* DATA SECTION
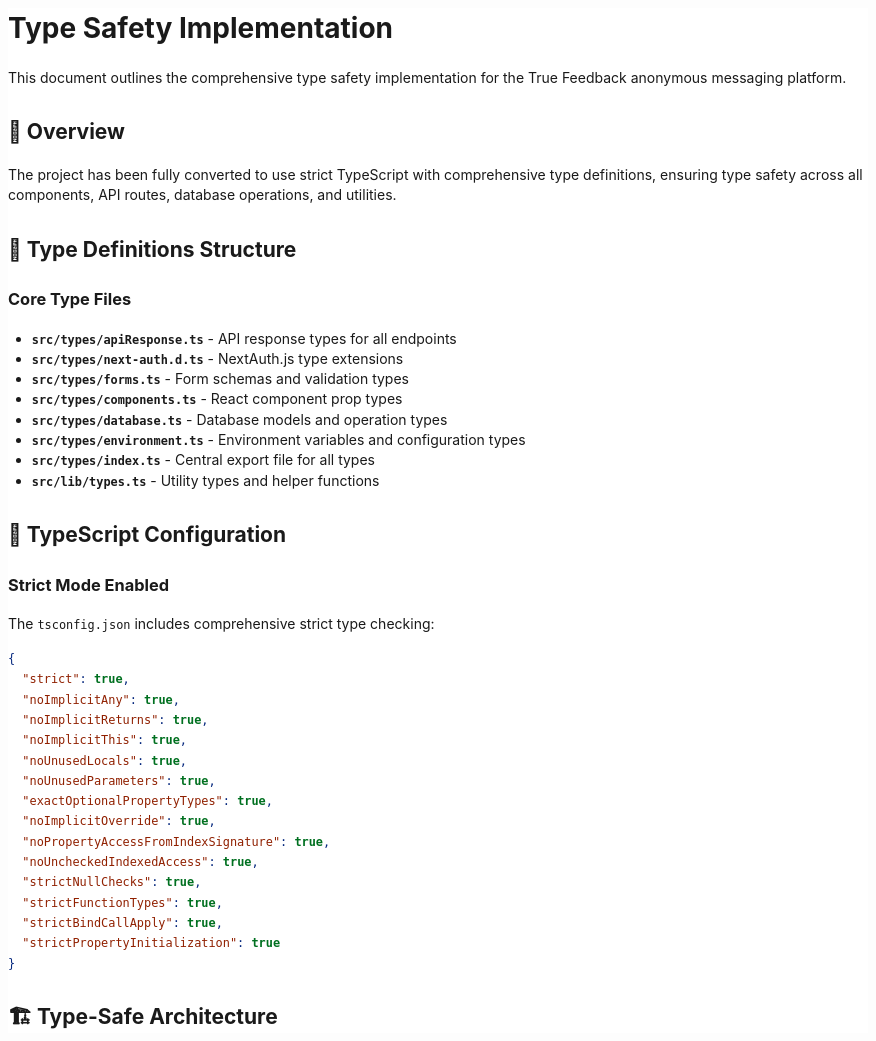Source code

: # Type Safety Implementation

This document outlines the comprehensive type safety implementation for the True Feedback anonymous messaging platform.

## 🎯 Overview

The project has been fully converted to use strict TypeScript with comprehensive type definitions, ensuring type safety across all components, API routes, database operations, and utilities.

## 📁 Type Definitions Structure

### Core Type Files

- **`src/types/apiResponse.ts`** - API response types for all endpoints
- **`src/types/next-auth.d.ts`** - NextAuth.js type extensions
- **`src/types/forms.ts`** - Form schemas and validation types
- **`src/types/components.ts`** - React component prop types
- **`src/types/database.ts`** - Database models and operation types
- **`src/types/environment.ts`** - Environment variables and configuration types
- **`src/types/index.ts`** - Central export file for all types
- **`src/lib/types.ts`** - Utility types and helper functions

## 🔧 TypeScript Configuration

### Strict Mode Enabled

The `tsconfig.json` includes comprehensive strict type checking:

```json
{
  "strict": true,
  "noImplicitAny": true,
  "noImplicitReturns": true,
  "noImplicitThis": true,
  "noUnusedLocals": true,
  "noUnusedParameters": true,
  "exactOptionalPropertyTypes": true,
  "noImplicitOverride": true,
  "noPropertyAccessFromIndexSignature": true,
  "noUncheckedIndexedAccess": true,
  "strictNullChecks": true,
  "strictFunctionTypes": true,
  "strictBindCallApply": true,
  "strictPropertyInitialization": true
}
```

## 🏗️ Type-Safe Architecture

* WHAT NEEDS TO BE DONE
Your answer must be the full listing, reproduced word for word, without its pictures.

* WRITTEN REPLY
Source code

: # Type Safety Implementation

This document outlines the comprehensive type safety implementation for the True Feedback anonymous messaging platform.

## 🎯 Overview

The project has been fully converted to use strict TypeScript with comprehensive type definitions, ensuring type safety across all components, API routes, database operations, and utilities.

## 📁 Type Definitions Structure

### Core Type Files

- **`src/types/apiResponse.ts`** - API response types for all endpoints
- **`src/types/next-auth.d.ts`** - NextAuth.js type extensions
- **`src/types/forms.ts`** - Form schemas and validation types
- **`src/types/components.ts`** - React component prop types
- **`src/types/database.ts`** - Database models and operation types
- **`src/types/environment.ts`** - Environment variables and configuration types
- **`src/types/index.ts`** - Central export file for all types
- **`src/lib/types.ts`** - Utility types and helper functions

## 🔧 TypeScript Configuration

### Strict Mode Enabled

The `tsconfig.json` includes comprehensive strict type checking:

```json
{
  "strict": true,
  "noImplicitAny": true,
  "noImplicitReturns": true,
  "noImplicitThis": true,
  "noUnusedLocals": true,
  "noUnusedParameters": true,
  "exactOptionalPropertyTypes": true,
  "noImplicitOverride": true,
  "noPropertyAccessFromIndexSignature": true,
  "noUncheckedIndexedAccess": true,
  "strictNullChecks": true,
  "strictFunctionTypes": true,
  "strictBindCallApply": true,
  "strictPropertyInitialization": true
}
```

## 🏗️ Type-Safe Architecture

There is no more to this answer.